For this columnist, one of the greatest joys is interacting with people

NONPROFITS INC.

December 27, 1993|By LESTER A. PICKER

Give or take a few, this is my 150th column for The Sun since spring of 1991, when it first appeared. Looking back, I'd like to share with readers some lessons I've learned as a columnist.

Addressing as important and broad a subject as philanthropy in under 750 words each week is a very, very sobering experience. I think of the story of Voltaire, who was commissioned to write a novel by a countess who wanted to give it as a birthday gift to a friend. Just prior to the deadline, Voltaire sent the finished novel to his benefactor, along with a note to this effect: My dear Countess, here is the novel I promised, in two volumes. If I had but more time, it would have been one.

Judging by the mail and calls I get in response to some of my columns, readers take the subject of philanthropy seriously. That, too, is sobering. A columnist doesn't report the news, he or she offers a singular perspective on news, events and what have you. Some of my opinions are not ones that are popular, or mainstream, and I regularly hear from readers who disagree with me. That humbling experience is both a joy and a frustration, but one that always keeps a columnist fresh.

Another lesson I've learned is to check facts, then check them again. I've been pulled up short more than once by astute readers who gleefully provide indisputable evidence of a fact I've gotten wrong.

There is one aspect of writing a column I regret, but haven't yet resolved. I often given advice on philanthropy practices, such as board development. I may cite state-of-the-art management practices at nonprofits throughout the United States. Or, I may report on emerging trends. Then, when I visit a solid, hard-working charity, a board member or staff apologizes that they are not living embodiments of all those practices. I usually feel lousy at that moment.

One thing I should emphasize more in my columns is that no

organization can change all at once. Change is a gradual, evolutionary process. I know that and you know that. We try different approaches; some work but most don't. And, you're trying these new practices at the same time you're raising money, dealing with a personnel problem, handling a public relations crisis, and the list goes on. So, don't apologize. We both know that you are working hard to make the quality of life better for all of us. Take what I say, add a good measure of columnists be damned, and then maybe you've got the makings of something to chew on.

Another lesson I've had reinforced over these years is how earnest people are in the nonprofit sector. I get calls asking for help, or debating a position I have taken, that reflect a true commitment to the highest ideals of service.

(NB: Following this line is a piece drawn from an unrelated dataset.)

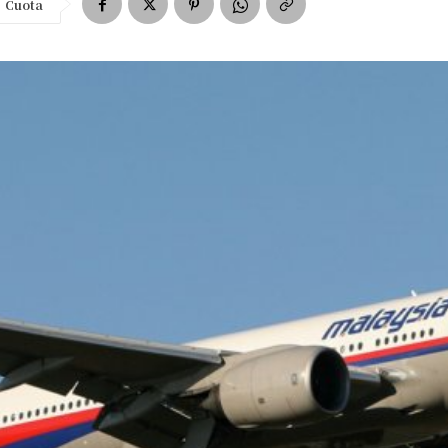
Cuota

That is perhaps the greatest joy of being a columnist. I get to interact with some of the finest people I know, both nonprofit employees and their for-profit volunteers and donors. Too often we think of nonprofits in terms of staff that run the daily operations. But nonprofits thrive at the hands of those wonderful volunteers and donors who provide the vision, leadership and support. I think of the corporate executives who serve on boards, the retired couples who put in a few hours a week staffing the phone lines, or the floor managers at the manufacturing plant that rally the troops for our local United Way.

Another lesson that comes to mind is that you can't please everyone all the time. There are occasions when a columnist goes out on a limb and alienates some readers. That comes with the territory. I've taken controversial positions from time to time. My hope is that it has generated debate, soul searching and maybe a willingness to look at more creative solutions to issues of common concern. At least I hope that's the case.

Finally, Id like to thank each and every one of you loyal readers. Best wishes for a successful 1994. It's a tough world out there, and you folks are making it happen for the rest of us, every day.